Но что дальше? Кто дальше? «Бледная моль» будет вынашивать общеимперский заговор в попытке убить наследника престола? Аптекарь…выглядит подозрительно, с этими его аккуратными очками…может быть он караулит в подворотнях юных мисс, или варит зелья массового уничтожения…Кто следующий? Кантор, которого вообще не должно быть в этом раскладе? Эблиэсс? Кто следующий из тех, кто был на площади?
Не проще ли уравнять счет на старте, и просто устранить несоответствие…всего то двадцать два лишних человека. Может в той жизни, кто-то из них и выжил, но в этой…в этой они выжить не могли.
Я сделала большой глоток и осторожно подняла отголоски разделенных эмоций Мария…звезда, моя… и меня снова захлестнуло с головой…закрыть двери в эти воспоминания, и повесить амбарный замок. Да, так бывает. Это не любовь, это скорее полный резонанс сил, когда энергии, сплетаясь, образуют единое целое, переплетаясь друг в друге…большая редкость…и большая беда.
Если бы …
К горлу подступила новая порция слез, и я зажмурилась, в попытке навесить купол тишины на мое стойло. Намерение ускользало и не фокусировалось, я раздраженно трясла головой, пока, наконец, псаков купол не встал с мерзким щелчком.
И это была точно последняя порция силы на сегодня — меня свалил глубокий откат.
**
Очнулась я на алтарном камне, в подземелье поместья. У меня затекла спина — лежать было очень жестко. Вместо балок конюшни надо мной чернел родовой гобелен, усеянный мириадами созвездий.
Как я сюда попала? Дядя?
Последнее, что я помнила прекрасно — это попытка поставить купол тишины. Дальнейшее вспоминалось смутно.

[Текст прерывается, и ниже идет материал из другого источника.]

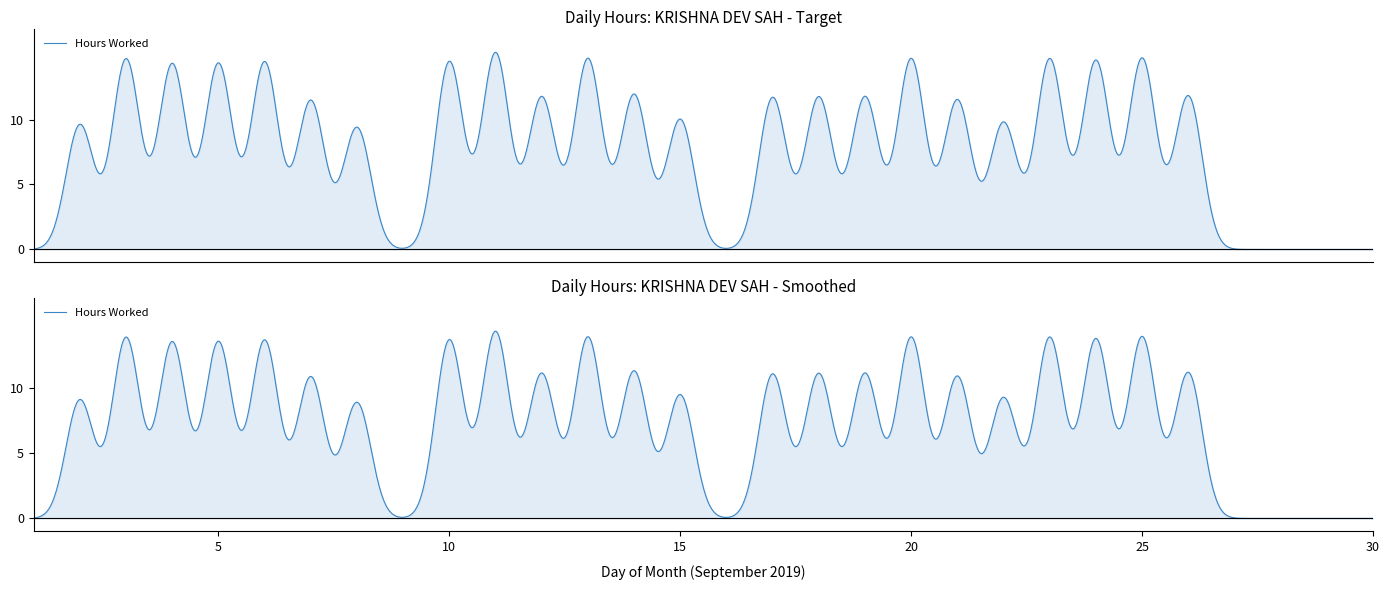

How many points are lower than both their immediate neighbors (excluding endpoints)?

6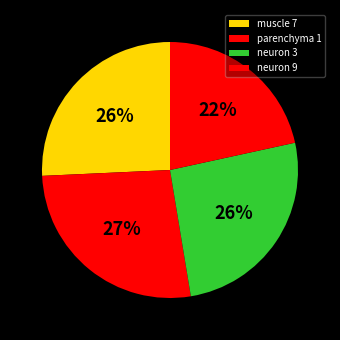

Do neuron 3 and parenchyma 1 together represent more than half of the pie?

Yes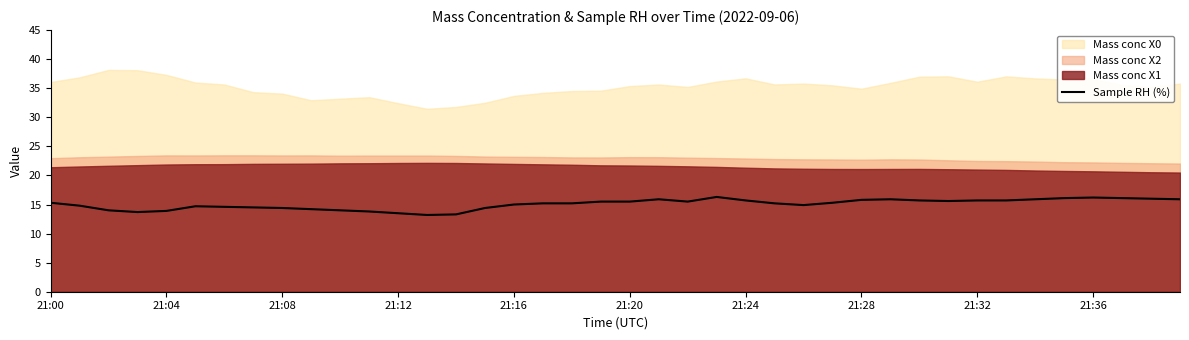

True or false: Sample RH (%) has a value of 25.2 at 21:16.

False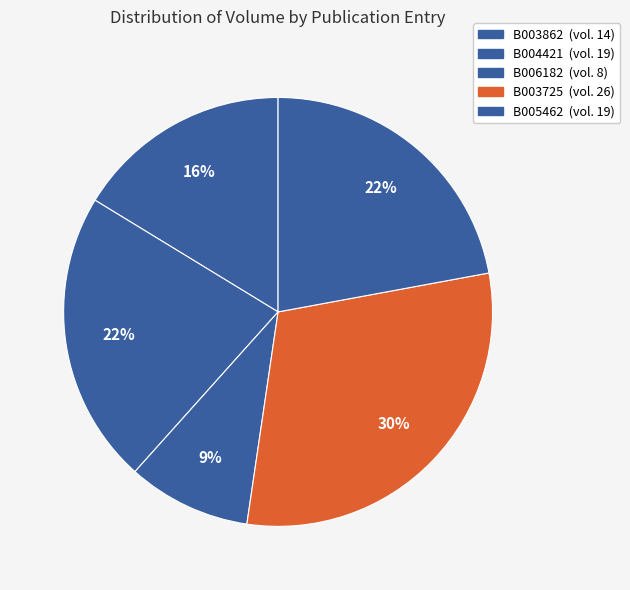

How many segments does this pie chart have?

5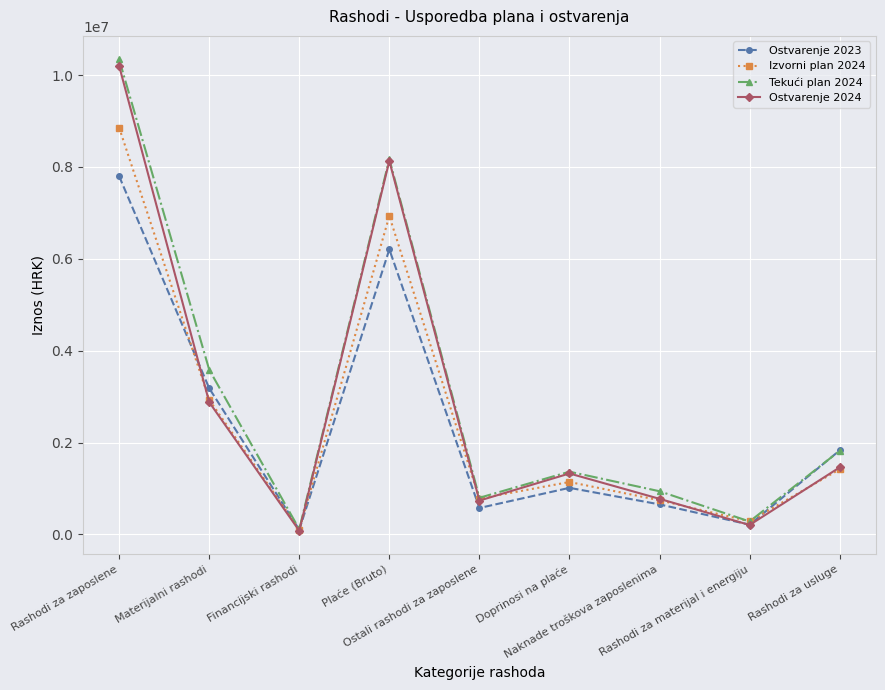

Which series has the largest range (max minus min)?

Tekući plan 2024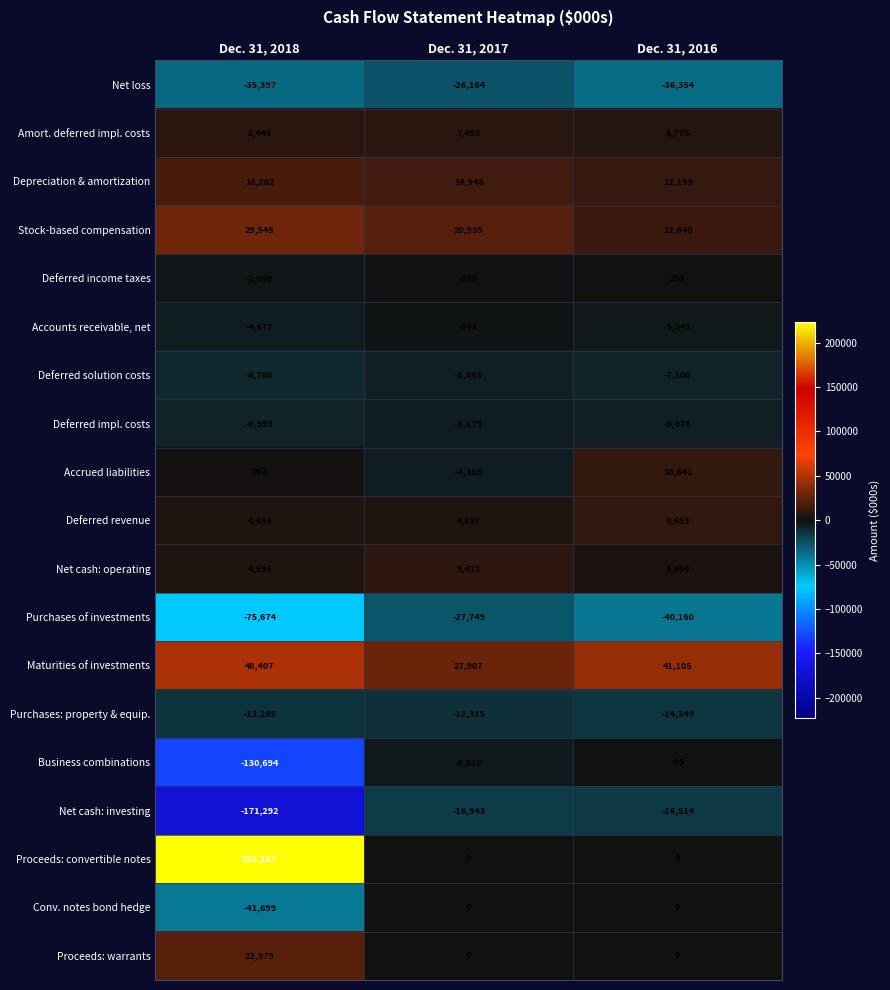

Rank the series by their maximum value, from lowest to highest.

Purchases of investments, Net loss, Net cash: investing, Purchases: property & equip., Deferred solution costs, Deferred impl. costs, Accounts receivable, net, Business combinations, Conv. notes bond hedge, Deferred income taxes, Amort. deferred impl. costs, Net cash: operating, Deferred revenue, Accrued liabilities, Depreciation & amortization, Proceeds: warrants, Stock-based compensation, Maturities of investments, Proceeds: convertible notes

Я помнила, как хлестала из второй бутылки, давясь слезами и почти не закусывая. Помнила, как закончилась выпивка, и я, опираясь на стойла, отправилась в каморку Старика, потрясая пустой бутылкой. У него точно должна быть своя заначка. Как отбирала у него целую бутылку, вместо початой на треть, которую он пытался мне всучить — жадина. Как отправляла его назад, махая руками — даже тогда я точно знала, что почему-то должна пить только одна, чтобы не сболтнуть лишнего…
Помнила, как обнималась с норовистым жеребом дяди, жалуясь ему на судьбу, прислонившись к теплому боку. Шелковистая грива мягко скользила между пальцами…
Помнила, как материлась, пытаясь найти в этой псаковой конюшне хоть кусочек угля, чтобы начертить на стене экспериментальную версию круга Вермахта — мне пришли в голову кардинальные улучшения двух из его узлов…помнила…всё, дальше обрыв и полная беспросветная темнота.
Великий, что ещё я натворила…и…прием точно был вчера?